What to work on - Print exactly those lines that run from the beginning of the data to the line bearing "right eye: (64, 107)", inclusive.

*** Input material ***

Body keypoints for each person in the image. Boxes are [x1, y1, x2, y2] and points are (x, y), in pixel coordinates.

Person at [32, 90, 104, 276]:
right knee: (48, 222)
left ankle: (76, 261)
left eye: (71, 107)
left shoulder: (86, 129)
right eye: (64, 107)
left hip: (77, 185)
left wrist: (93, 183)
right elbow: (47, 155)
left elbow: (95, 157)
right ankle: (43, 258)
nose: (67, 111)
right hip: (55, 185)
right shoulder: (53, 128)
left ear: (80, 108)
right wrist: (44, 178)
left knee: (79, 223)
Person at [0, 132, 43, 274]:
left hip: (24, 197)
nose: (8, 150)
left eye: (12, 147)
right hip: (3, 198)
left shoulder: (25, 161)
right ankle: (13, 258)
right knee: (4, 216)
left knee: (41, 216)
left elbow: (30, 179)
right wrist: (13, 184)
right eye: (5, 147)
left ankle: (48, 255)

*** End of Input material ***

Expected answer -
Body keypoints for each person in the image. Boxes are [x1, y1, x2, y2] and points are (x, y), in pixel coordinates.

Person at [32, 90, 104, 276]:
right knee: (48, 222)
left ankle: (76, 261)
left eye: (71, 107)
left shoulder: (86, 129)
right eye: (64, 107)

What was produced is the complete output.